### Exercise text
= Beginning of Section =

My dad is so smart.... I think I'll keep sharing his wisdom with all of you!
PLANNING TO CHANGE PLANS
By: Joseph Walker
You’ll have to excuse me if I’m a little pensive today. Bryan is leaving, and we’re all feeling a little blue around here.
You probably don’t know Bryan, but you might be lucky enough to know someone just like him. He’s been the heart and soul of the office for years, combining exemplary professional skills and integrity with a genuinely sweet nature and gentle disposition. In terms of clout, he could swing an awfully big bat if he wanted to, but he’s never been all that interested in such things. He just wants to do his job, and to do it superbly well. Beyond that, he’s big on reflecting light and allowing others to shine.
Like me, for instance. When the time came to fill my position, Bryan could have chosen to hire someone a lot younger and a lot less demanding than me. But instead of taking the easy and most logical path, he decided to go with the old guy, and has been among my most constant supporters. He even tries to make me look better by editing my press releases, sparing readers from an assortment of misplaced modifiers, dangling participles and literary delusions.
But now he’s moving on. He has a new assignment that will take him to our organization’s state headquarters. And while we’re all pleased that it’s something Bryan is excited about, that doesn’t make it any easier to say goodbye to a dear friend and trusted colleague.
Life has a way of throwing these curve balls at us. Just when we start to get comfortable with a person, a place or a situation, something comes along to alter the mix. A terrific neighbor moves away. Someone in the family graduates. A special friend marries someone we don’t get along with very well. The family’s principal bread-winner is laid off.
Our ability to cope with change and disruption determines, to a great degree, our happiness in life. But how do we do that? Philosophers have considered the question for centuries, and their responses have been varied. According to the writer of the Biblical book of Ecclesiastes, comfort can be found in remembering that “to every thing there is a season, and a time to every purpose under the heaven.” Kahlil Gibran urged his listeners to “let today embrace the past with remembrance, and the future with longing.” A friend of mine who works for the government likes to remind fellow bureaucrats that “survivability depends upon adaptability.”
And then there’s Chris, the California surf-rat, who once told me that the answer to life’s pressurized vicissitudes can be summed up in four words: “Go with the flow.”

= End of Section =

### Data in this exercise
= Beginning of Section =

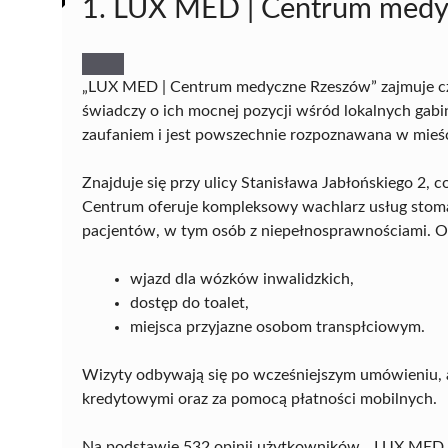
1. LUX MED | Centrum med
„LUX MED | Centrum medyczne Rzeszów” zajmuje cz
świadczy o ich mocnej pozycji wśród lokalnych gab
zaufaniem i jest powszechnie rozpoznawana w mieśc
Znajduje się przy ulicy Stanisława Jabłońskiego 2
Centrum oferuje kompleksowy wachlarz usług stom
pacjentów, w tym osób z niepełnosprawnościami. O
wjazd dla wózków inwalidzkich,
dostęp do toalet,
miejsca przyjazne osobom transpłciowym.
Wizyty odbywają się po wcześniejszym umówieniu, 
kredytowymi oraz za pomocą płatności mobilnych.
Na podstawie 532 opinii użytkowników, „LUX MED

= End of Section =

### What to do
a) In the entries, switch "Centrum" to "Klinika" wherever it occurs and give the lines again with nothing else changed, leaving out the pictures.
b) Resume the essay on coping with change, starting right after its last sentence.
The entries are unrelated to the essay.

### Responses for each task
a)
1. LUX MED | Klinika med
„LUX MED | Klinika medyczne Rzeszów” zajmuje cz
świadczy o ich mocnej pozycji wśród lokalnych gab
zaufaniem i jest powszechnie rozpoznawana w mieśc
Znajduje się przy ulicy Stanisława Jabłońskiego 2
Klinika oferuje kompleksowy wachlarz usług stom
pacjentów, w tym osób z niepełnosprawnościami. O
wjazd dla wózków inwalidzkich,
dostęp do toalet,
miejsca przyjazne osobom transpłciowym.
Wizyty odbywają się po wcześniejszym umówieniu, 
kredytowymi oraz za pomocą płatności mobilnych.
Na podstawie 532 opinii użytkowników, „LUX MED

b)
“It’s like surfing,” Chris explained. “I mean, it’s not like you can organize the ocean. Waves just happen. You ride ‘em where they take you, you get off, you paddle back out there and you catch the next one. Sure, you’re always hoping for the perfect wave where you can get, like, you know, totally tubular. But until that happens, you just take ‘em the way they come.”
I think Chris was saying that life is a series of events – both good and bad – that just . . . happen. No matter how deft your organizational skills, there will always be life-influencing factors over which you have no control. The truly successful person expects the unexpected and is prepared to make adjustments should the need arise – as it almost always does. Which doesn’t mean you don’t keep trying to catch that perfect wave. It just means that when things come up that aren’t in your plan, you face them and deal with them – and then you move on.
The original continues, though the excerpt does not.